### EXERCISES TO COMPLETE
- 1) From the court passage on the tampering case, copy everything from "tampering is different, that" down to "evidence as charged." word for word.
- 2) In the court passage on the tampering case, what sentence did the district court impose on Jaquez?

### SOURCE PASSAGE
▬▬▬
Initially the district court stated, "We've got something affirmatively showing that something did not occur that the officer is testifying did occur. . . . It's going to get him an instruction today. . . . I mean, we've got something that shows what was testified to did not occur." But the State argued that the article 38.23 instruction was not warranted because the case law on tampering shows that

tampering is different, that it is a new criminal act. So if you have a bad stop, just—if we assume for the purpose of this that it was a bad stop, when he was in the back of the squad car and he committed that act of putting the marijuana in his mouth and chewing it, that was a new criminal episode. You do not get a 38.23instruction when you tamper with evidence after a bad stop. There's case law directly on that.

The district court requested "a copy of that" case law and then denied Jaquez's requested instruction. The jury convicted Jaquez of tampering with physical evidence as charged.

At the subsequent punishment hearing, Jaquez pleaded true to three enhancement paragraphs in his indictment. The State recommended that "the sentence here should begin somewhere at 35 [years' imprisonment] and climb from there." The district court stated,

Okay. Well, I believe I do have a choice. I'm supposed to see that justice is done. I basically have a Class C misdemeanor that was a fine only that climbed to a POM [possession of marijuana], six months in jail, and we've already served seven-hundred-and-some-odd days in jail. To even obviate the issue regarding whether something is grossly disproportion—a sentence being grossly disproportionate, I find that the enhancements are not true and sentence the defendant to ten years in the penitentiary. That's the sentence of the Court.

There was no objection to this ruling. The district court's judgment of conviction accurately reflects its oral ruling during the punishment hearing that the enhancement paragraphs were not true. This appeal and cross-appeal followed.
▬▬▬
### EXCERPTED DATA
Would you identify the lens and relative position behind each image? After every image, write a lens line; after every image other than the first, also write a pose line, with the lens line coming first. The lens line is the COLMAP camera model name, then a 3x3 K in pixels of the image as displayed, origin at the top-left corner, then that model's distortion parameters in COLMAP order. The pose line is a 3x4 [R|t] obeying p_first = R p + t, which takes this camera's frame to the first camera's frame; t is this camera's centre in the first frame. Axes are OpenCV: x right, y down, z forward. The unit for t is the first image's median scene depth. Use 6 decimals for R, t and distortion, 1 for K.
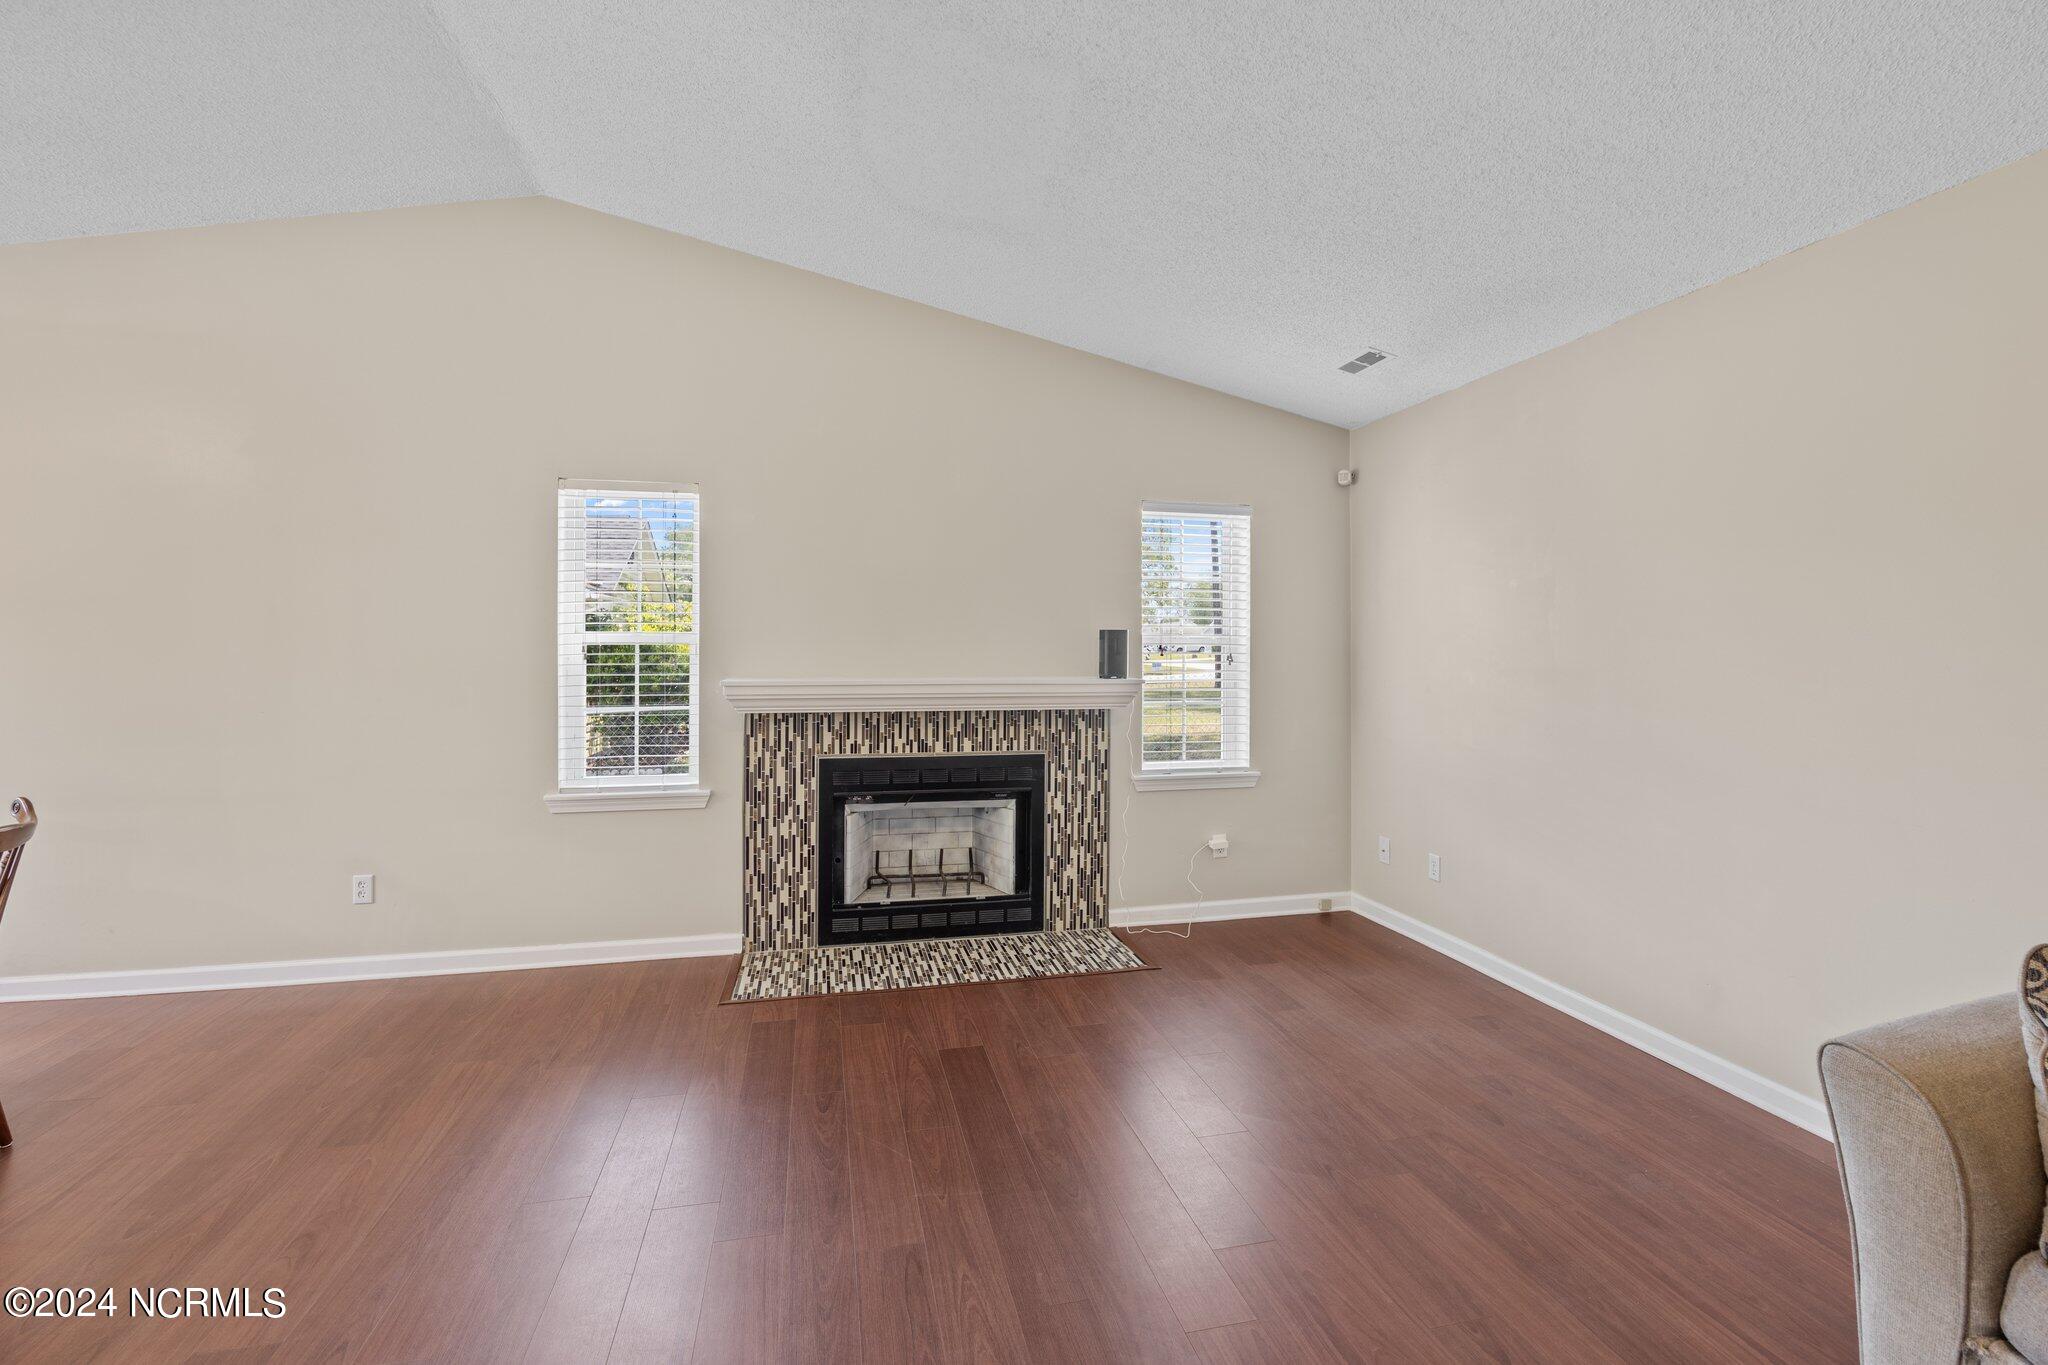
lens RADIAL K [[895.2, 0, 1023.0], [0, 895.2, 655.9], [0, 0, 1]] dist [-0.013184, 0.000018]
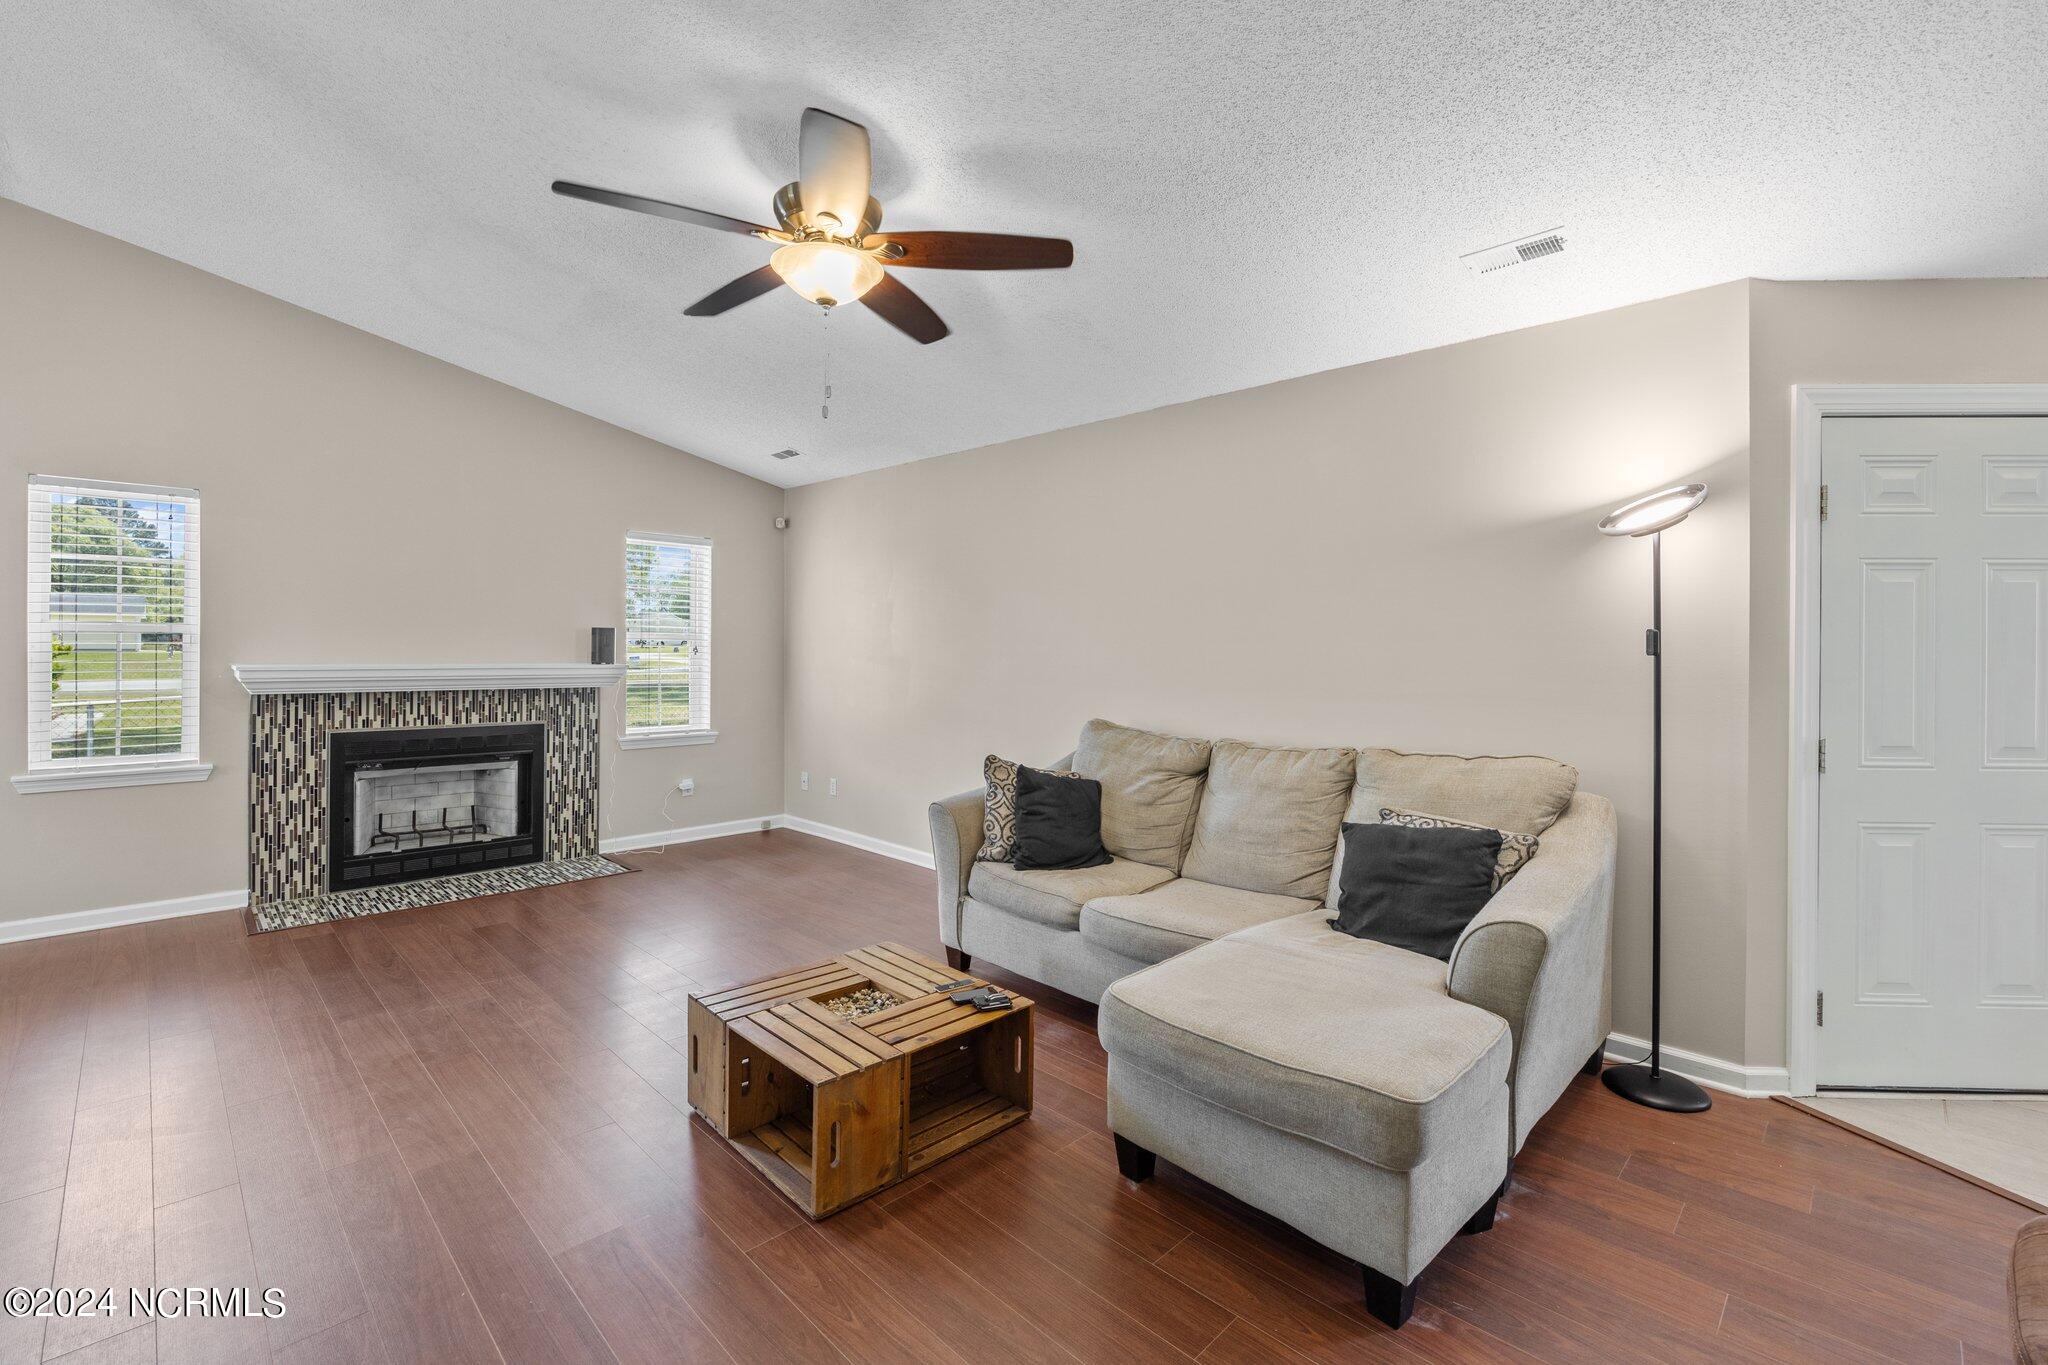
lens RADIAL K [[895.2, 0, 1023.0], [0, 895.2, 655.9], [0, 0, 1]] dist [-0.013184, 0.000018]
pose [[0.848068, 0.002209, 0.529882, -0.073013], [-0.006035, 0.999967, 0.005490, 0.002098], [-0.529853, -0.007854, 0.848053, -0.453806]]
▬▬▬
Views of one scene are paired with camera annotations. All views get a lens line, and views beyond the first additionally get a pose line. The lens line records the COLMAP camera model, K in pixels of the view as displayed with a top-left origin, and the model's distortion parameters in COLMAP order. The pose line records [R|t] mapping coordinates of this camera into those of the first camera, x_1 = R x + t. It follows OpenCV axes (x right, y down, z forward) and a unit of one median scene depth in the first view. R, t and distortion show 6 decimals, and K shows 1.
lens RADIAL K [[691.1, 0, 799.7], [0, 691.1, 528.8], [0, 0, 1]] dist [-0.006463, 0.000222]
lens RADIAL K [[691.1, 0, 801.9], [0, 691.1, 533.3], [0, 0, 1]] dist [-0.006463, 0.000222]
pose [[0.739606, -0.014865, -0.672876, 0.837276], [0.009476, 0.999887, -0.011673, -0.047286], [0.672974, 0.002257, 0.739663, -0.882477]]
▬▬▬
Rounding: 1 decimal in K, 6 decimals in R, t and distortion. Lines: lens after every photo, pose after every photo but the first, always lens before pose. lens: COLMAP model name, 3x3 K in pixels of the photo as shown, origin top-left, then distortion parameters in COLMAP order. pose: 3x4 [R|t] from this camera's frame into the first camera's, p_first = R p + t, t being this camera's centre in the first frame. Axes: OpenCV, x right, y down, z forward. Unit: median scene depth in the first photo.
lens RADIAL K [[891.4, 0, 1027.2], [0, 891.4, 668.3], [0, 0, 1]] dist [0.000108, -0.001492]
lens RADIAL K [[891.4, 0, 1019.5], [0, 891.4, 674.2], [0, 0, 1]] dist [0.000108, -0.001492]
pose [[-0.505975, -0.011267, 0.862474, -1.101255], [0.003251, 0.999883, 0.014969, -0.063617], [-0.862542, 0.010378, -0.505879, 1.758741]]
▬▬▬
### ANSWERS BY ITEM NUMBER
- 1)
tampering is different, that it is a new criminal act. So if you have a bad stop, just—if we assume for the purpose of this that it was a bad stop, when he was in the back of the squad car and he committed that act of putting the marijuana in his mouth and chewing it, that was a new criminal episode. You do not get a 38.23instruction when you tamper with evidence after a bad stop. There's case law directly on that.

The district court requested "a copy of that" case law and then denied Jaquez's requested instruction. The jury convicted Jaquez of tampering with physical evidence as charged.

- 2) Ten years in the penitentiary.